__Task to carry out__.
Present each line of the material below as a JSON list of strings, one string per line, with blank lines omitted.

__Data shown__.
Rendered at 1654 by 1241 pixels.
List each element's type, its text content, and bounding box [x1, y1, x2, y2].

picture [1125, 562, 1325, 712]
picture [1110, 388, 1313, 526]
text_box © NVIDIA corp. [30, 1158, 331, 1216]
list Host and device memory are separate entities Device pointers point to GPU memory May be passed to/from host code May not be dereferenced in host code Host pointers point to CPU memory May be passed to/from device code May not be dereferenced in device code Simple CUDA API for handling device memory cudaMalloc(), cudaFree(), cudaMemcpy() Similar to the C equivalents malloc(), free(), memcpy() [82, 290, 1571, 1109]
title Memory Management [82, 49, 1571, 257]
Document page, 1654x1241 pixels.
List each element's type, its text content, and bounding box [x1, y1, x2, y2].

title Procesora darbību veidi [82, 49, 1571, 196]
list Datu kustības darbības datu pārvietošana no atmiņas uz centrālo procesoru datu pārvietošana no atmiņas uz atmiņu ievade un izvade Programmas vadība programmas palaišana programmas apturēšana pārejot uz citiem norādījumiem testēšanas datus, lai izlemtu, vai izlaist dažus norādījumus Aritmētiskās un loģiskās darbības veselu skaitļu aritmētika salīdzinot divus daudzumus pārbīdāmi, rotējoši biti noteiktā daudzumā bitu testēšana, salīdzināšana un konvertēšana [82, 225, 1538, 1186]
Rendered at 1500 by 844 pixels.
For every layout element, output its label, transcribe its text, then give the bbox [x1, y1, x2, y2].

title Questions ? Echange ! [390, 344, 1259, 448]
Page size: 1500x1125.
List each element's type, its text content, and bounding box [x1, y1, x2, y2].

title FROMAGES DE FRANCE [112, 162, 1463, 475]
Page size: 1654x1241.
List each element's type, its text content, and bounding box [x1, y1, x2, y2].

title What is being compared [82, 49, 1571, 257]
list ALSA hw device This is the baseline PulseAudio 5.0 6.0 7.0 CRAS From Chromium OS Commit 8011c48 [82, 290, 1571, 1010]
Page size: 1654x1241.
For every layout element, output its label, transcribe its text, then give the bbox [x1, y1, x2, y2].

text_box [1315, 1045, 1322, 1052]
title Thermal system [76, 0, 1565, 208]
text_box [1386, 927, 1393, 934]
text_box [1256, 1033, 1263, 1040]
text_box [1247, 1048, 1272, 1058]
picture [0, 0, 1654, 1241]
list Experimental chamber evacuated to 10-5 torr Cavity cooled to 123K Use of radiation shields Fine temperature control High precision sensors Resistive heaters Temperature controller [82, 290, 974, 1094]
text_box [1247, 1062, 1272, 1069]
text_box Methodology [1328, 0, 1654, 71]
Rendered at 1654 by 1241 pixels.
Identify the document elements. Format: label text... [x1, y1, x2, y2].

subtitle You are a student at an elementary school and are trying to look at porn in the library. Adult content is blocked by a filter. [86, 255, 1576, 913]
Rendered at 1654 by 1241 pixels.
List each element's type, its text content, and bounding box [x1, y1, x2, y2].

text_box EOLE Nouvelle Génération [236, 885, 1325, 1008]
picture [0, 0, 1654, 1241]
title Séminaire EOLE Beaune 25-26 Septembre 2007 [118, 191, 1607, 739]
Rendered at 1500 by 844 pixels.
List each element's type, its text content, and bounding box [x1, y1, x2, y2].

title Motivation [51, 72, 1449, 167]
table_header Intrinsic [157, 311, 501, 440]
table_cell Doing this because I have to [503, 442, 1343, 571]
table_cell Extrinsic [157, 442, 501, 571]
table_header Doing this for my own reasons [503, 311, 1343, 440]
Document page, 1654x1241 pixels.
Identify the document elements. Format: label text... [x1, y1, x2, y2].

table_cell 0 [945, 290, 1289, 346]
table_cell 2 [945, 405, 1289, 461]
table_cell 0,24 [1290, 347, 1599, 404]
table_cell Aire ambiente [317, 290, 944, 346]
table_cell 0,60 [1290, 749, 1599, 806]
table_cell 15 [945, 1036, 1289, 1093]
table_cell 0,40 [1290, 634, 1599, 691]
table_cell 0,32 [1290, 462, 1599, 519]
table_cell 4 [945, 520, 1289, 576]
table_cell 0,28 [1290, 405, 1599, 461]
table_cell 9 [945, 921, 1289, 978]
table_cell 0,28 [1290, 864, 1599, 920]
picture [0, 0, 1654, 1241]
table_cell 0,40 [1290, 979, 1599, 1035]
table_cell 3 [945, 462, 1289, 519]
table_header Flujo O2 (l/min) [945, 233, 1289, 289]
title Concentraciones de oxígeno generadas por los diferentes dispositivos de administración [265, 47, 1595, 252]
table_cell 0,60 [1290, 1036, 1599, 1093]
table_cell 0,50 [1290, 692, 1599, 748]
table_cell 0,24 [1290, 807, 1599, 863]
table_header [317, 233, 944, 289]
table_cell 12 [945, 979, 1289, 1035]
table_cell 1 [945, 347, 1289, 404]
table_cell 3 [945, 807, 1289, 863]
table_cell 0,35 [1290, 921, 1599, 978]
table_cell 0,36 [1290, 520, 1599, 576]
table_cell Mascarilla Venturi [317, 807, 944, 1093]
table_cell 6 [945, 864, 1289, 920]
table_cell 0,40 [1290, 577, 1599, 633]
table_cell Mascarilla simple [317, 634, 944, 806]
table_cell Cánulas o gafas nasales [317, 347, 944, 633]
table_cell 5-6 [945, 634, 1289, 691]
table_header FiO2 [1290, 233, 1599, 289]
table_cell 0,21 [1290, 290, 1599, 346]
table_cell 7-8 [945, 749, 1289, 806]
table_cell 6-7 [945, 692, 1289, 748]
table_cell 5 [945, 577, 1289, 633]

__Solution for this task__.
[
  "Rendered at 1654 by 1241 pixels.",
  "List each element's type, its text content, and bounding box [x1, y1, x2, y2].",
  "picture [1125, 562, 1325, 712]",
  "picture [1110, 388, 1313, 526]",
  "text_box © NVIDIA corp. [30, 1158, 331, 1216]",
  "list Host and device memory are separate entities Device pointers point to GPU memory May be passed to/from host code May not be dereferenced in host code Host pointers point to CPU memory May be passed to/from device code May not be dereferenced in device code Simple CUDA API for handling device memory cudaMalloc(), cudaFree(), cudaMemcpy() Similar to the C equivalents malloc(), free(), memcpy() [82, 290, 1571, 1109]",
  "title Memory Management [82, 49, 1571, 257]",
  "Document page, 1654x1241 pixels.",
  "List each element's type, its text content, and bounding box [x1, y1, x2, y2].",
  "title Procesora darbību veidi [82, 49, 1571, 196]",
  "list Datu kustības darbības datu pārvietošana no atmiņas uz centrālo procesoru datu pārvietošana no atmiņas uz atmiņu ievade un izvade Programmas vadība programmas palaišana programmas apturēšana pārejot uz citiem norādījumiem testēšanas datus, lai izlemtu, vai izlaist dažus norādījumus Aritmētiskās un loģiskās darbības veselu skaitļu aritmētika salīdzinot divus daudzumus pārbīdāmi, rotējoši biti noteiktā daudzumā bitu testēšana, salīdzināšana un konvertēšana [82, 225, 1538, 1186]",
  "Rendered at 1500 by 844 pixels.",
  "For every layout element, output its label, transcribe its text, then give the bbox [x1, y1, x2, y2].",
  "title Questions ? Echange ! [390, 344, 1259, 448]",
  "Page size: 1500x1125.",
  "List each element's type, its text content, and bounding box [x1, y1, x2, y2].",
  "title FROMAGES DE FRANCE [112, 162, 1463, 475]",
  "Page size: 1654x1241.",
  "List each element's type, its text content, and bounding box [x1, y1, x2, y2].",
  "title What is being compared [82, 49, 1571, 257]",
  "list ALSA hw device This is the baseline PulseAudio 5.0 6.0 7.0 CRAS From Chromium OS Commit 8011c48 [82, 290, 1571, 1010]",
  "Page size: 1654x1241.",
  "For every layout element, output its label, transcribe its text, then give the bbox [x1, y1, x2, y2].",
  "text_box [1315, 1045, 1322, 1052]",
  "title Thermal system [76, 0, 1565, 208]",
  "text_box [1386, 927, 1393, 934]",
  "text_box [1256, 1033, 1263, 1040]",
  "text_box [1247, 1048, 1272, 1058]",
  "picture [0, 0, 1654, 1241]",
  "list Experimental chamber evacuated to 10-5 torr Cavity cooled to 123K Use of radiation shields Fine temperature control High precision sensors Resistive heaters Temperature controller [82, 290, 974, 1094]",
  "text_box [1247, 1062, 1272, 1069]",
  "text_box Methodology [1328, 0, 1654, 71]",
  "Rendered at 1654 by 1241 pixels.",
  "Identify the document elements. Format: label text... [x1, y1, x2, y2].",
  "subtitle You are a student at an elementary school and are trying to look at porn in the library. Adult content is blocked by a filter. [86, 255, 1576, 913]",
  "Rendered at 1654 by 1241 pixels.",
  "List each element's type, its text content, and bounding box [x1, y1, x2, y2].",
  "text_box EOLE Nouvelle Génération [236, 885, 1325, 1008]",
  "picture [0, 0, 1654, 1241]",
  "title Séminaire EOLE Beaune 25-26 Septembre 2007 [118, 191, 1607, 739]",
  "Rendered at 1500 by 844 pixels.",
  "List each element's type, its text content, and bounding box [x1, y1, x2, y2].",
  "title Motivation [51, 72, 1449, 167]",
  "table_header Intrinsic [157, 311, 501, 440]",
  "table_cell Doing this because I have to [503, 442, 1343, 571]",
  "table_cell Extrinsic [157, 442, 501, 571]",
  "table_header Doing this for my own reasons [503, 311, 1343, 440]",
  "Document page, 1654x1241 pixels.",
  "Identify the document elements. Format: label text... [x1, y1, x2, y2].",
  "table_cell 0 [945, 290, 1289, 346]",
  "table_cell 2 [945, 405, 1289, 461]",
  "table_cell 0,24 [1290, 347, 1599, 404]",
  "table_cell Aire ambiente [317, 290, 944, 346]",
  "table_cell 0,60 [1290, 749, 1599, 806]",
  "table_cell 15 [945, 1036, 1289, 1093]",
  "table_cell 0,40 [1290, 634, 1599, 691]",
  "table_cell 0,32 [1290, 462, 1599, 519]",
  "table_cell 4 [945, 520, 1289, 576]",
  "table_cell 0,28 [1290, 405, 1599, 461]",
  "table_cell 9 [945, 921, 1289, 978]",
  "table_cell 0,28 [1290, 864, 1599, 920]",
  "picture [0, 0, 1654, 1241]",
  "table_cell 0,40 [1290, 979, 1599, 1035]",
  "table_cell 3 [945, 462, 1289, 519]",
  "table_header Flujo O2 (l/min) [945, 233, 1289, 289]",
  "title Concentraciones de oxígeno generadas por los diferentes dispositivos de administración [265, 47, 1595, 252]",
  "table_cell 0,60 [1290, 1036, 1599, 1093]",
  "table_cell 0,50 [1290, 692, 1599, 748]",
  "table_cell 0,24 [1290, 807, 1599, 863]",
  "table_header [317, 233, 944, 289]",
  "table_cell 12 [945, 979, 1289, 1035]",
  "table_cell 1 [945, 347, 1289, 404]",
  "table_cell 3 [945, 807, 1289, 863]",
  "table_cell 0,35 [1290, 921, 1599, 978]",
  "table_cell 0,36 [1290, 520, 1599, 576]",
  "table_cell Mascarilla Venturi [317, 807, 944, 1093]",
  "table_cell 6 [945, 864, 1289, 920]",
  "table_cell 0,40 [1290, 577, 1599, 633]",
  "table_cell Mascarilla simple [317, 634, 944, 806]",
  "table_cell Cánulas o gafas nasales [317, 347, 944, 633]",
  "table_cell 5-6 [945, 634, 1289, 691]",
  "table_header FiO2 [1290, 233, 1599, 289]",
  "table_cell 0,21 [1290, 290, 1599, 346]",
  "table_cell 7-8 [945, 749, 1289, 806]",
  "table_cell 6-7 [945, 692, 1289, 748]",
  "table_cell 5 [945, 577, 1289, 633]"
]